Libros hacia el verano (I)
Con mucho retraso por otros trabajos que los jubilados seguimos haciendo gustosos pero lentos, aportamos algunas lecturas interesantes. Hoy, poesía. Un sendero sin límites, que nos acerca a viejos y nuevos amigos: José Luis Rodríguez, Antón Castro, José Retortillo, y los poetas portugueses contemporáneos.
José Luis –Pepo, viejo amigo, militante en el Andalán de papel, estupendo poeta filósofo y gran persona—Rodríguez García, nos visita con un libro mínimo hondo y duro, y luego además otro libro denso, duro y no menos hondo.

========================

RETO 1:
Responde con datos del fragmento sobre libros para el verano:
(a) ¿Qué tipo de lecturas se traen hoy?
(b) ¿Qué apodo tiene José Luis Rodríguez García?
(c) ¿De qué país son los poetas contemporáneos que se nombran?
RETO 2: Vuelve a escribir el trozo del fragmento sobre libros para el verano que empieza en "Con mucho retraso" y termina en "poetas portugueses contemporáneos.", y cambia "poesía" por "narrativa".
Este material viene de otra fuente.

BLOQUE DE DATOS:
========================

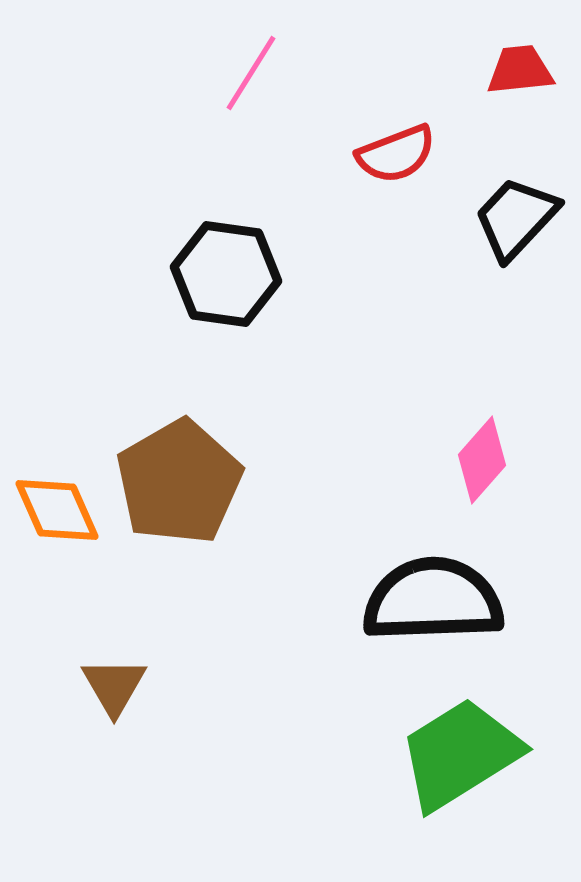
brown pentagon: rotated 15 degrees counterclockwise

========================

SOLUCIÓN ESCRITA 1:
(a) Poesía.
(b) Pepo.
(c) De Portugal: son poetas portugueses.

SOLUCIÓN ESCRITA 2:
Con mucho retraso por otros trabajos que los jubilados seguimos haciendo gustosos pero lentos, aportamos algunas lecturas interesantes. Hoy, narrativa. Un sendero sin límites, que nos acerca a viejos y nuevos amigos: José Luis Rodríguez, Antón Castro, José Retortillo, y los poetas portugueses contemporáneos.